In every possible way, it was an idyllic weekend. They talked and laughed and went for long walks in the park. The weather was still warm and balmy, it was that perfect time of year in New York that felt almost like spring, that happened nearly every year in the last weeks of September.

And on Saturday night, they went out to dinner at a neighborhood restaurant they both liked. It was a far cry from Harry's Bar where she'd spent the previous Saturday night with Callan, but this was just what she wanted. She and Steve managed to spend uninterrupted time with each other for the first time in months. He was off call all weekend, and she lived up to her promise to him not to touch her briefcase. Everything was perfect. And on Monday morning when she left for work, he put on his scrubs and left for the hospital. He was going to be gone for two days this time, some of it on call in the hospital, and the rest actively on duty. And they both had easy weeks ahead of them, or at least Meredith did. With him, he could never quite predict it.

She checked on the Dow Tech stock when she got in, and it was still going up at a good clip, which pleased her. She was thinking about calling Cal to congratulate him again on it, when her secretary buzzed her.

“Callan Dow on the line for you, Mrs. Whitman,” she said briskly, and Meredith stopped what she was doing and took the call.

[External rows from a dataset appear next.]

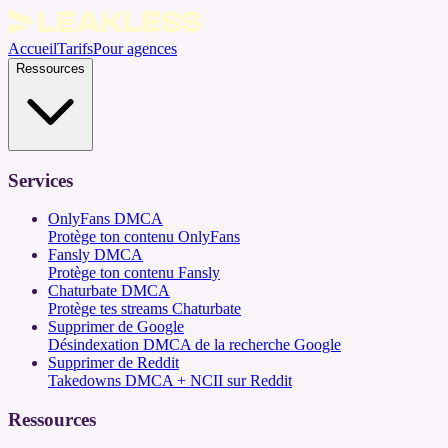
Accueil
Tarifs
Pour agences
Ressources
Services
OnlyFans DMCA
Protège ton contenu OnlyFans
Fansly DMCA
Protège ton contenu Fansly
Chaturbate DMCA
Protège tes streams Chaturbate
Supprimer de Google
Désindexation DMCA de la recherche Google
Supprimer de Reddit
Takedowns DMCA + NCII sur Reddit
Ressources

“Hi there. I was just about to call. The stock's still going up very nicely.” She had bought a fair-sized chunk of it for herself right after the opening, as the SEC permitted, so she now had a personal interest in it as well. “What's new in California?”

“Well, Meredith,” he said, sounding strange to her for a minute, “things have been moving and shaking out here.” A lot had happened since Friday, and he hadn't had a chance to call her all weekend. He'd been busy with his kids.

“What does that mean?” Meredith sounded puzzled, but intrigued by the way he'd said it.

“Charlie handed in his resignation on Friday, which could be a problem, if it upsets the stockholders, or triggers a lawsuit, but I'm hoping that won't happen. We had a long serious talk, and he just can't make his peace with the fact that we're a public company. He doesn't want to answer to shareholders, and he's violently opposed to my acquiring another company eventually. Actually he was pretty decent about it, and he says I've outgrown him. He says he's too old to make the adjustment. And I honestly think he made the right decision, given how he feels.”

Meredith nodded as she thought about it. “It may be for the best, Cal, although I know you have a lot of history with him. You need to find someone now who fits the direction you're taking and is willing to grow with you, and is even enthusiastic about it.”

“That's what I'm hoping,” he said simply.

“Do you have anyone in mind yet? How much notice did he give you?”

“The answers to both those questions are ‘yes,’ and ‘two weeks,’ in that order.”

“That's hardly a generous notice.”

“To tell the truth, I think he made his mind up before the road show, and he was just waiting to tell me when we got back. He doesn't think he should stick around now that he's decided he's going.” And it was hard for him to go too. Callan knew that, in his own way, Charlie loved Dow Tech and what it represented to him. Callan knew that better than Merrie.